- 32°47′50″N 79°57′32″W﻿ / ﻿32.797194°N 79.958817°W
- Location: Charleston, South Carolina
- Type: Academic library
- Established: 1960

= Daniel Library =

The Daniel Library is the main library of The Citadel, and is located on the college's Charleston, South Carolina campus. The library holds approximately 180,000 volumes in addition to extensive digital collections.

==History==
Originally consisting of a single room in The Citadel Academy's campus at Marion Square from 1842, the Cadet Library continued to expand and evolve throughout the college's history. When The Citadel moved to its present location, a library space was constructed in Bond Hall. In 1960, a dedicated structure was completed and known as "The Memorial Library and Museum." The building was renamed in 1972 in honor of Charles E. Daniel, '18 and Robert Hugh Daniel, '29, both lifelong benefactors of the college.

==Structure and renovations==
The Daniel Library building was completed in 1960, and is situated on The Citadel's campus along the Avenue of Remembrance and next to Summerall Chapel. It is a three-story building, with stucco exterior in the same Spanish Moorish-style as other buildings on campus. Major renovations were completed in the fall of 2010, which added a central staircase and revamped first and second floor spaces to add technology, group study spaces, and other updating on the then-half century old building. The renovations cost $2.2 million and were financed entirely with private donations, with the lead gift coming from the Daniel Foundation of Alabama, founded by the namesakes of the Library.

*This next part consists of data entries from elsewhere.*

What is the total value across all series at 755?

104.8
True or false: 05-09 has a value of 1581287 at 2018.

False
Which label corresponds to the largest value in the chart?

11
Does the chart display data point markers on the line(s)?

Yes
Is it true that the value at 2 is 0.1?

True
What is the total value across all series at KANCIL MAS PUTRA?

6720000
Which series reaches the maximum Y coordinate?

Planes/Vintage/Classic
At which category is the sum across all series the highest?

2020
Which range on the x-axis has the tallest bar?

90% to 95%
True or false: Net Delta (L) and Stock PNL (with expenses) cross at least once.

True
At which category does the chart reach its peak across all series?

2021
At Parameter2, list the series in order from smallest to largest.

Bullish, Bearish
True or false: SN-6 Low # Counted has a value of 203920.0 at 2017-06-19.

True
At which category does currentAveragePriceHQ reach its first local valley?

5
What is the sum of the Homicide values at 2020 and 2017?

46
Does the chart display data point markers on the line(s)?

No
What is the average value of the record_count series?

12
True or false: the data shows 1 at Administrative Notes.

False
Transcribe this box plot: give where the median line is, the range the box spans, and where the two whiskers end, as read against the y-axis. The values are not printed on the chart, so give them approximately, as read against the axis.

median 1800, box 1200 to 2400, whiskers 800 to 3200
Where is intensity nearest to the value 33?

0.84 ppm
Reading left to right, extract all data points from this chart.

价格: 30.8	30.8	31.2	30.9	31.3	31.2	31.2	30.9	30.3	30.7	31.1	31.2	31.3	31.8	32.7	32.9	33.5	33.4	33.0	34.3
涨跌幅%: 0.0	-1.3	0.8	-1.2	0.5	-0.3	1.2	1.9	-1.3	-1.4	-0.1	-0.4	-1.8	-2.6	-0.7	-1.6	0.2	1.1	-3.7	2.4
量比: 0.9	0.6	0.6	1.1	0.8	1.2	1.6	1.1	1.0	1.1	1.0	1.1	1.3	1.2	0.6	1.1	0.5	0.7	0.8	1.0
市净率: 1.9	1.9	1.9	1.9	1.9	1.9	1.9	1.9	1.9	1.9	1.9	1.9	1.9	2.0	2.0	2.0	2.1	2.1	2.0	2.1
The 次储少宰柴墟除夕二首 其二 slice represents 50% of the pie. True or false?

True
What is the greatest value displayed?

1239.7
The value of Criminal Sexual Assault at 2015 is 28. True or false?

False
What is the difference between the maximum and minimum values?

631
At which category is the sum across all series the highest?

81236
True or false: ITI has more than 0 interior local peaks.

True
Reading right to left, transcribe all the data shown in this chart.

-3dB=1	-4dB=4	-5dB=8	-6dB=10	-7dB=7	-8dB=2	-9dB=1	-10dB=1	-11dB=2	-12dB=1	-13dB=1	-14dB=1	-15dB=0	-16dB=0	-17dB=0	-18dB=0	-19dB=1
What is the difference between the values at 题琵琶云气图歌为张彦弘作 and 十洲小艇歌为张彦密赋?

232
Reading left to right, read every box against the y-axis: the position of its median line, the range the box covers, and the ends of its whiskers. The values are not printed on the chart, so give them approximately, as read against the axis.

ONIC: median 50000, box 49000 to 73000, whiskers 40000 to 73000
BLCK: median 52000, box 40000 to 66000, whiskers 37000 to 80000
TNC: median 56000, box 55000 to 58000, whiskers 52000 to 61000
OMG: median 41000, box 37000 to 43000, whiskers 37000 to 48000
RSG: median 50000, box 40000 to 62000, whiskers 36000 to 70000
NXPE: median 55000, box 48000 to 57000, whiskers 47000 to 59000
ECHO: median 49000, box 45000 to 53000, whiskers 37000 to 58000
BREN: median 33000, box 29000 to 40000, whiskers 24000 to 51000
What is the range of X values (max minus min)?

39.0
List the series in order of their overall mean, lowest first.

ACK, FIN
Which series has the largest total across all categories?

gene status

==The Citadel Archives and Museum==
The third floor of the building houses the campus archives and museum. Digital holdings of letters, diaries, and records are also made available online, and display cases, murals, and other exhibits are displayed throughout the library. Among other exhibits, the Museum features displays on cadet life in earlier years and a collection of class rings dating to 1895. Elsewhere in the library are exhibits relating to author Pat Conroy and swords carried in active military service by alumni including Charles Courtenay Tew and James B. White. The archives also host an extensive Oral History program.